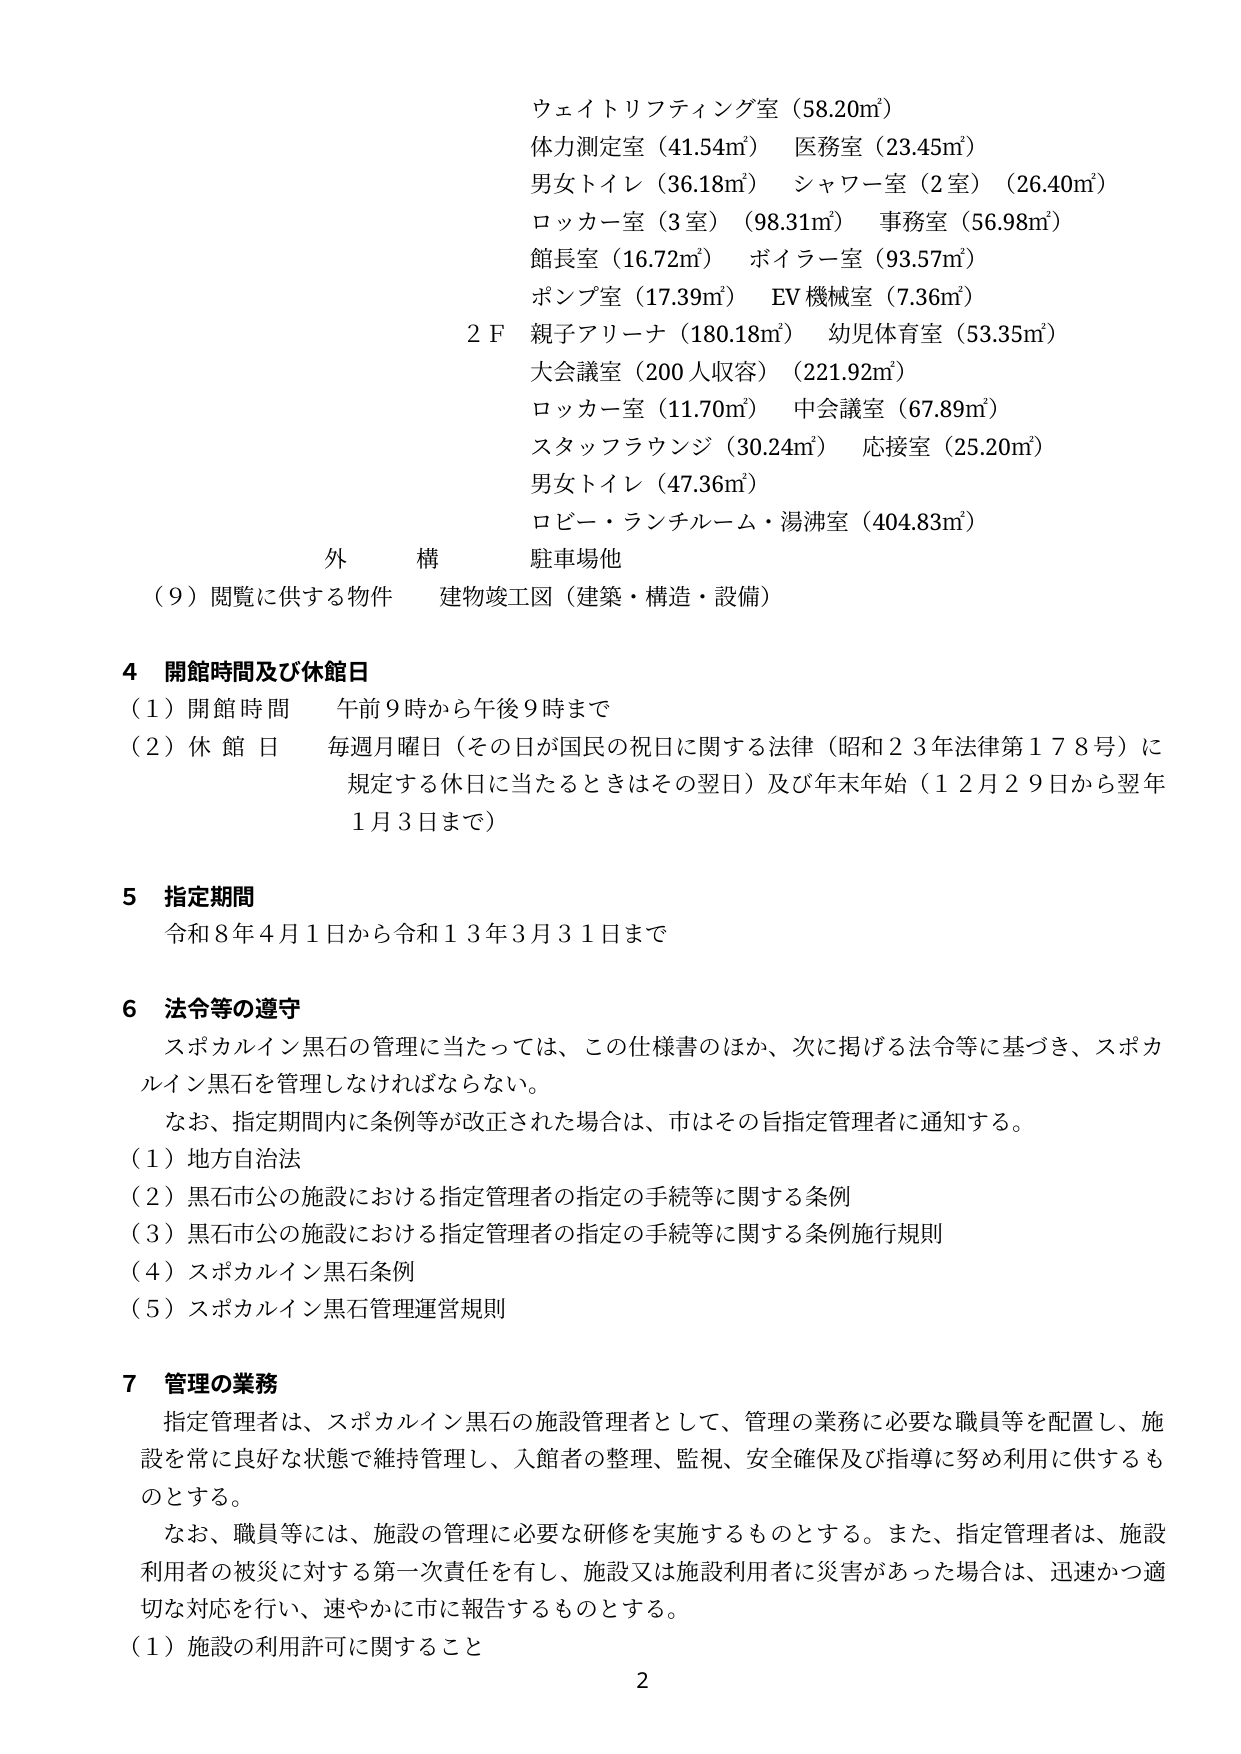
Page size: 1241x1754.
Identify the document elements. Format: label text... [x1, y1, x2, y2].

text （１）開館時間 午前９時から午後９時まで [118, 689, 1166, 727]
text 外 構 駐車場他 [118, 539, 1166, 577]
text （３）黒石市公の施設における指定管理者の指定の手続等に関する条例施行規則 [118, 1214, 1166, 1252]
text なお、職員等には、施設の管理に必要な研修を実施するものとする。また、指定管理者は、施設利用者の被災に対する第一次責任を有し、施設又は施設利用者に災害があった場合は、迅速かつ適切な対応を行い、速やかに市に報告するものとする。 [140, 1514, 1166, 1627]
text 男女トイレ（36.18㎡） シャワー室（2室）（26.40㎡） [118, 164, 1166, 202]
text スタッフラウンジ（30.24㎡） 応接室（25.20㎡） [118, 427, 1166, 464]
text （２）黒石市公の施設における指定管理者の指定の手続等に関する条例 [118, 1177, 1166, 1214]
text ５ 指定期間 [118, 877, 1166, 914]
text ７ 管理の業務 [118, 1364, 1166, 1402]
text 館長室（16.72㎡） ボイラー室（93.57㎡） [118, 239, 1166, 277]
text ポンプ室（17.39㎡） EV機械室（7.36㎡） [118, 277, 1166, 314]
text （１）施設の利用許可に関すること [118, 1627, 1166, 1664]
text ２Ｆ 親子アリーナ（180.18㎡） 幼児体育室（53.35㎡） [118, 314, 1166, 352]
text ６ 法令等の遵守 [118, 989, 1166, 1027]
text ロッカー室（11.70㎡） 中会議室（67.89㎡） [118, 389, 1166, 427]
text ウェイトリフティング室（58.20㎡） [118, 89, 1166, 127]
text （２）休館日 毎週月曜日（その日が国民の祝日に関する法律（昭和２３年法律第１７８号）に規定する休日に当たるときはその翌日）及び年末年始（１２月２９日から翌年１月３日まで） [118, 727, 1166, 839]
text 体力測定室（41.54㎡） 医務室（23.45㎡） [118, 127, 1166, 164]
text （９）閲覧に供する物件 建物竣工図（建築・構造・設備） [118, 577, 1166, 614]
text スポカルイン黒石の管理に当たっては、この仕様書のほか、次に掲げる法令等に基づき、スポカルイン黒石を管理しなければならない。 [140, 1027, 1166, 1102]
text 指定管理者は、スポカルイン黒石の施設管理者として、管理の業務に必要な職員等を配置し、施設を常に良好な状態で維持管理し、入館者の整理、監視、安全確保及び指導に努め利用に供するものとする。 [140, 1402, 1166, 1514]
text なお、指定期間内に条例等が改正された場合は、市はその旨指定管理者に通知する。 [118, 1102, 1166, 1139]
text 令和８年４月１日から令和１３年３月３１日まで [118, 914, 1166, 952]
text ロビー・ランチルーム・湯沸室（404.83㎡） [118, 502, 1166, 539]
text ロッカー室（3室）（98.31㎡） 事務室（56.98㎡） [118, 202, 1166, 239]
text （５）スポカルイン黒石管理運営規則 [118, 1289, 1166, 1327]
text ４ 開館時間及び休館日 [118, 652, 1166, 689]
text （４）スポカルイン黒石条例 [118, 1252, 1166, 1289]
text （１）地方自治法 [118, 1139, 1166, 1177]
text 大会議室（200人収容）（221.92㎡） [118, 352, 1166, 389]
text 男女トイレ（47.36㎡） [118, 464, 1166, 502]
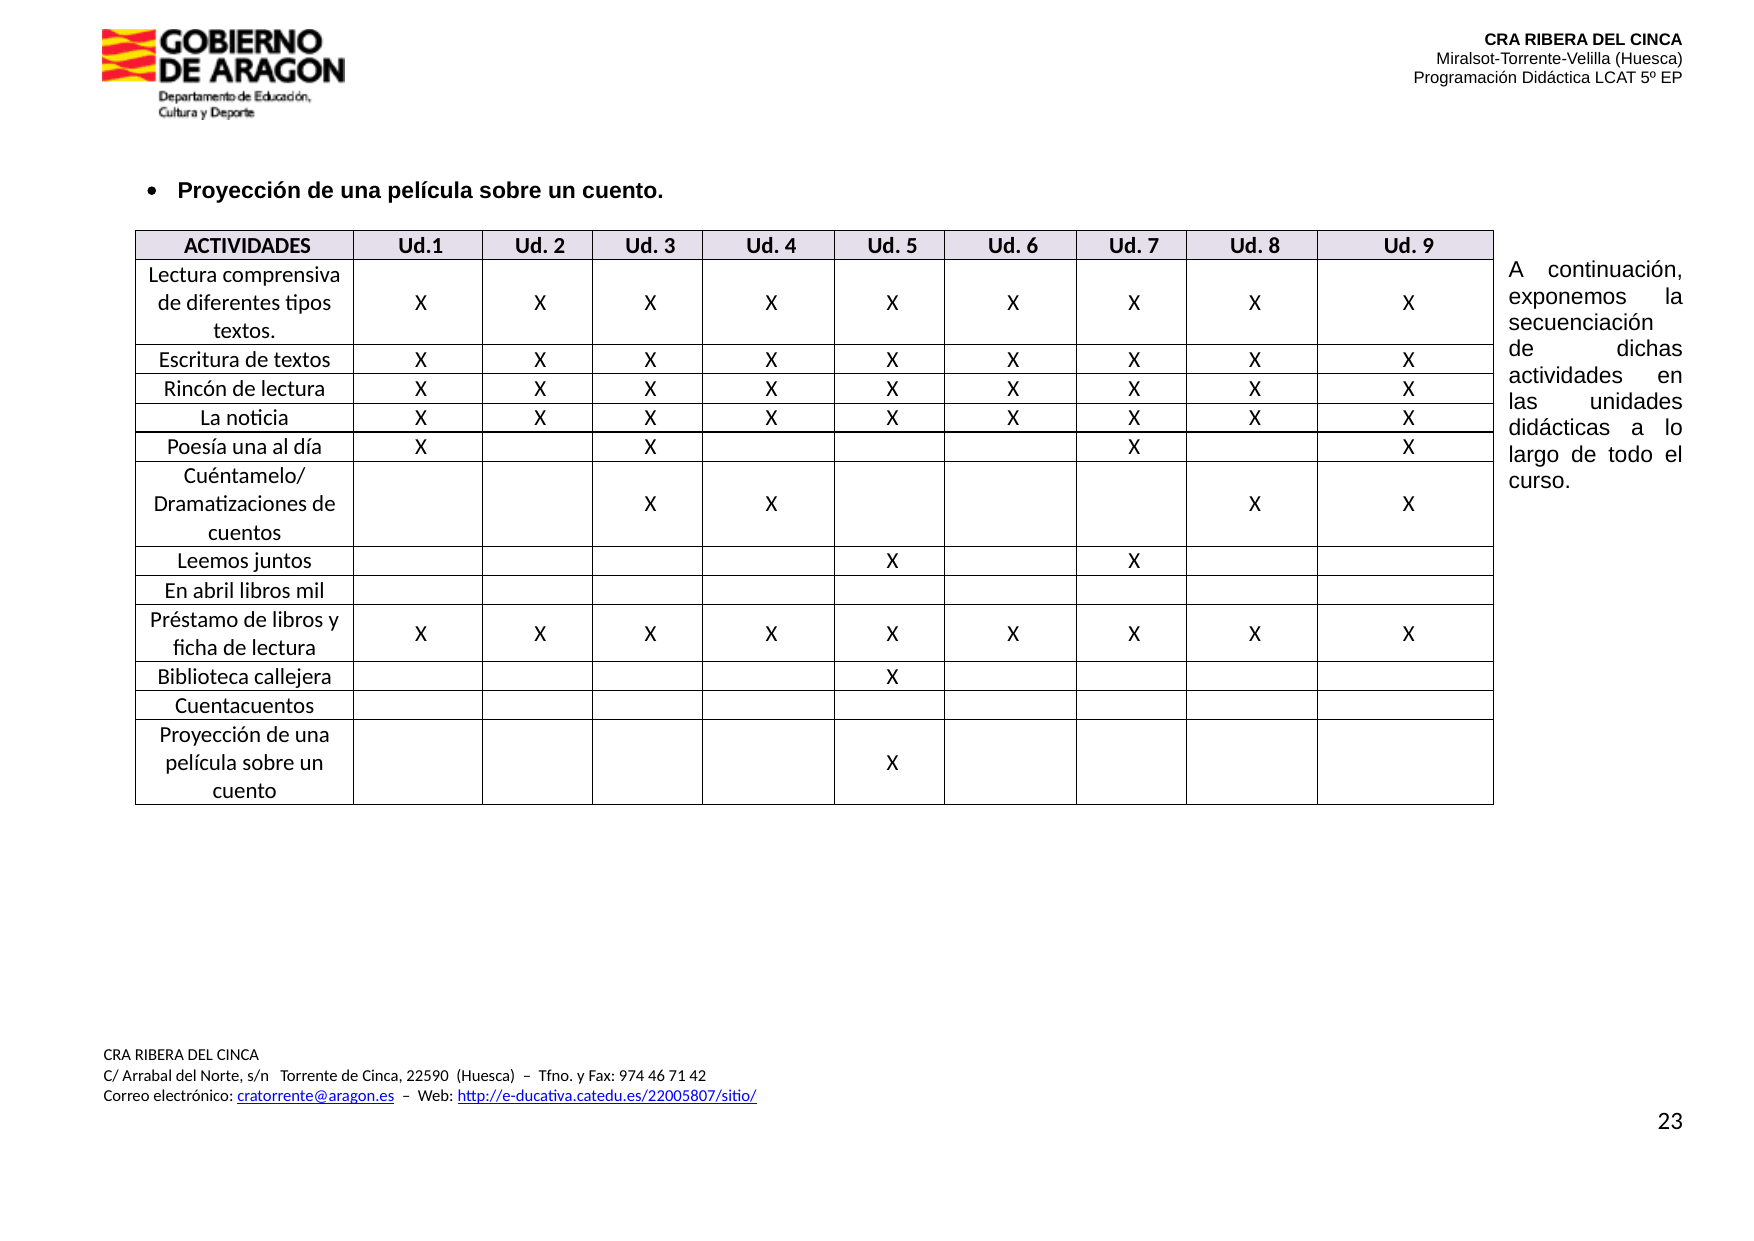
====
**WHAT TO PRODUCE:**
For each line of the entries that includes "男女トイレ", show that line.

**SOLUTION TO THIS EXERCISE:**
text 男女トイレ（36.18㎡） シャワー室（2室）（26.40㎡） [118, 164, 1166, 202]
text 男女トイレ（47.36㎡） [118, 464, 1166, 502]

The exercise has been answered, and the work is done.